Cells lacking Pfh1p exhibited a modest decrease in telomere length (Figure 5A). Because this decrease was manifest by 16 h, persisted for at least 8 h, and was not seen with nontelomeric DNA fragments, it was unlikely to be due to DNA degradation in dying cells. The extent of telomere shortening in pfh1-D1::ura4⁺ cells was similar to that seen in several mutants defective in both DNA replication and DNA damage checkpoints (Dahlen et al., 1998) or for mutants in either of the two S. pombe ATM-like genes (Naito et al., 1998). Despite the role of Pfh1p in maintaining wild-type length telomeres, eliminating telomeric DNA did not eliminate the requirement for Pfh1p. Thus, although Pfh1p may affect telomeres, maintenance of telomeric DNA cannot be its sole essential function.
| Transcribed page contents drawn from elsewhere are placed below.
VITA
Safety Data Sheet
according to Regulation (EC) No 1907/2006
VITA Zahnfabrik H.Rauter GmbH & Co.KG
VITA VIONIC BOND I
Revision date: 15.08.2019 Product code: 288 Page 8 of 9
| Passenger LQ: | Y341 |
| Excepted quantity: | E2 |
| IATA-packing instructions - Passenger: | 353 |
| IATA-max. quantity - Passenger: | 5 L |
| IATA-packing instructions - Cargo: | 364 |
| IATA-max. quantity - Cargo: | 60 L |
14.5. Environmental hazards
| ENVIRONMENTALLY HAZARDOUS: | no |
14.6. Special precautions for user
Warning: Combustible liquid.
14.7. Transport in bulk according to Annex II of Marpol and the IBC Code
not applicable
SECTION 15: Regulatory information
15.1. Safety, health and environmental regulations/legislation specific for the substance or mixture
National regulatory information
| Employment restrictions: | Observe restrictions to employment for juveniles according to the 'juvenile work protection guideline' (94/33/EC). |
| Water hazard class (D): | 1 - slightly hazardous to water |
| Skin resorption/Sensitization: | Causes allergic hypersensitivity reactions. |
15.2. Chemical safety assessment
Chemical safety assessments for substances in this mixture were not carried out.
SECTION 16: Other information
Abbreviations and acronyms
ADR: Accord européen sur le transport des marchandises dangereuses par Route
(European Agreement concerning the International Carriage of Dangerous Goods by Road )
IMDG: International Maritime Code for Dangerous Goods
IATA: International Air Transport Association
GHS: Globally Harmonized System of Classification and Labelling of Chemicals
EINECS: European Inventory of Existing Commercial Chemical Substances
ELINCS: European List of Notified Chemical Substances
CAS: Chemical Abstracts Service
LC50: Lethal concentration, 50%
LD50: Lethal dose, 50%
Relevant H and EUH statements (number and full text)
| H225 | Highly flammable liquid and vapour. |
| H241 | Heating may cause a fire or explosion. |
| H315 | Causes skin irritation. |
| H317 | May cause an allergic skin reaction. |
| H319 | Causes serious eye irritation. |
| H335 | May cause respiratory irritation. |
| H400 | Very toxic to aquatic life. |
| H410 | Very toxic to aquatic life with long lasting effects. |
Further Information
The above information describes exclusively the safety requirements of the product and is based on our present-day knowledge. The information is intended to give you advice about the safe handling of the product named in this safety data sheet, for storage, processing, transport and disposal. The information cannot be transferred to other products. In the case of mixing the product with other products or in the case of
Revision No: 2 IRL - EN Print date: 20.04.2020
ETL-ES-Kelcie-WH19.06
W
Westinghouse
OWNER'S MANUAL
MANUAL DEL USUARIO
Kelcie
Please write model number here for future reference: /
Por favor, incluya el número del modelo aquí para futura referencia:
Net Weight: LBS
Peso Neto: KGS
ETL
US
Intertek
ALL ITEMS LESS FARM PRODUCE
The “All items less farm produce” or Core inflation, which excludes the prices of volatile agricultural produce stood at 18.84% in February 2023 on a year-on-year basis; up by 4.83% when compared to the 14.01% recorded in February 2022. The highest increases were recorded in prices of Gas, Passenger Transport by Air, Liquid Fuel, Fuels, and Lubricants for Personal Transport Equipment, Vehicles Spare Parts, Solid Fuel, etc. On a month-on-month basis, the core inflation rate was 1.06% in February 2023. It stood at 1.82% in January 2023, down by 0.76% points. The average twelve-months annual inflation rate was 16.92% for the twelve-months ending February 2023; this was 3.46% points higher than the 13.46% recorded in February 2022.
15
Our data suggest that Pfh1p is essential because it plays a vital role in chromosomal DNA replication. The strongest support for this hypothesis is the essentiality (Table 2) of the 5' to 3' DNA helicase activity it encodes (Figure 2). A terminal phenotype similar to that of mutants with defects in DNA replication (Figure 3B) is consistent with a role for Pfh1p in chromosome replication. An appealing possibility is that Pfh1p, like the S. cerevisiae Rrm3p (Ivessa et al., 2000), is required to separate converged replication forks in specific regions of the genome.